Hynd Castle is in the parish of Monikie and the county of Angus. The ruins of Hynd Castle stand on a rounded mound (apparently artificial), close by the Dundee-Brechin road. The remains comprise an area c.12′ square with wall c.10′ high, and c.5′ thick. A doorway exists on one side, and a window on each of the other three sides. The Castle had at one time been surrounded by water and a morass.
Invermark Castle is a tall tower house dating back to the 1300s and built to guard the southern end of the strategic pass leading from Deeside. Much of what you see today comes from a rebuild of the castle in 1526, while in 1605 the defences were further strengthened by the addition of gun loops at ground floor level by the then owner, Sir David Lindsay, Lord Edzell of Edzell Castle. At the same time he improved the accommodation by removing the original parapet and inserting a top floor and attic. In 1607 Invermark Castle was used as a refuge by Lord Edzell’s son, on the run after murdering Lord Spynie in Edinburgh, and it continued in use as an occasional family residence until at least 1729. By 1803 the castle stood in ruins and material from associated outbuildings and from the roof of the castle itself were removed to build the Lochlee Parish Church and the associated manse a few hundred yards away, near what is now the car park at the end of the public road. Many of the slates in the church roof date back to the 1605 alterations to Invermark Castle.
Inverquharity Castle is a 15th-century tower house in Angus, Scotland. It lies around 4.5 kilometres (2.8 mi) north-east of Kirriemuir near the River South Esk. The lands of Inverquharity came to the Ogilvie family around 1420. The castle was first constructed as a rectangular tower in the 1440s, by Alexander Ogilvie, 2nd Lord Inverquharity. In the 16th century a wing was added to form a four-storey L-plan castle. In 1445 a dispute between Alexander Ogilvy of Inverquharity and the son of the Earl of Crawford from nearby Finavon Castle culminated in the Battle of Arbroath in which Ogilvy and the Earl were killed. In the late 18th century, the tower was sold by the 5th Ogilvy Baronet, and the wing demolished. The castle decayed until the 1960s, when it was restored and the wing rebuilt. The original 15th-century yett, or iron gate, is still in place. In 2014, a BBC documentary followed the sale of the castle from the owners who had restored and lived there for the previous 40 years. It sold in 2012 for £611,000 and this category A listed building remains a private family home.

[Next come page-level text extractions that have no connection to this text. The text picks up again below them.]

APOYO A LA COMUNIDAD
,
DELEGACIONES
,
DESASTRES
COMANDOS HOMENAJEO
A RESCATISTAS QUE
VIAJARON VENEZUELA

Kinnaird Castle, Brechin, is home to the Earl and Countess of Southesk, and was first built in the 15th century. A castle was listed onsite in 1409, when the estate was granted to the Clan Carnegie. After the Battle of Brechin on 18 May 1452, the castle was burnt by Alexander Lindsay, 4th Earl of Crawford as Clan Carnegie had supported King James II of Scotland. The castle returned to Clan Carnegie ownership in 1855 and was remodeled in Victorian baronial style.

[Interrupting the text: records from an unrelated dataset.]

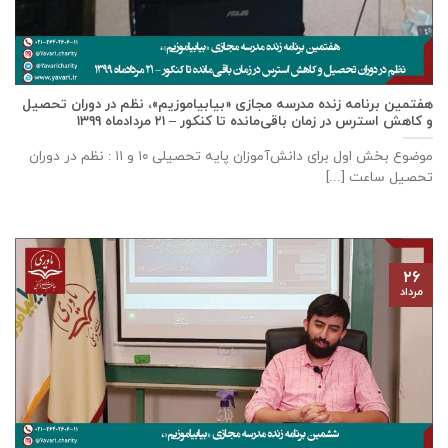
هفتمین برنامه زنده مدرسه مجازی «بیابیاموزیم»، نظم در دوران تحصیل
و کاهش استرس در زمان باقی‌مانده تا کنکور – ۲۱ مردادماه ۱۳۹۹
موضوع بخش اول برای دانش‌آموزان پایه تحصیلی ۱۰ و ۱۱ : نظم در دوران
تحصیل ساعت [...]
۲۶
مرداد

Melgund Castle in Angus of Scotland was built by Cardinal David Beaton in 1543 for his favourite mistress Marion Ogilvy . Melgund Castle remained with their descendants until the 17th century when it passed to the Gordons. The castle is now the property of the Earl of Minto. Although built as a castle, it was more like a stately home with decorative battlements. It was built in imitation of a 15th century keep with 16th century additions.
Montrose Castle was a 12th-century castle built in Montrose, Angus, Scotland. Montrose was created a royal burgh by King David I of Scotland in the 12th century. The castle, once a royal castle, was built as a motte and bailey castle. King Edward I of England accepted John Balliol’s surrender of Scotland at the castle on the 10 July 1296. The castle was destroyed by William Wallace in 1297. The castle was noted to be in ruins in 1488. Nothing now remains above ground.
Red Castle of Lunan is a ruined fortified house on the coast of Angus, Scotland. It is about 4 miles south-southwest of Montrose.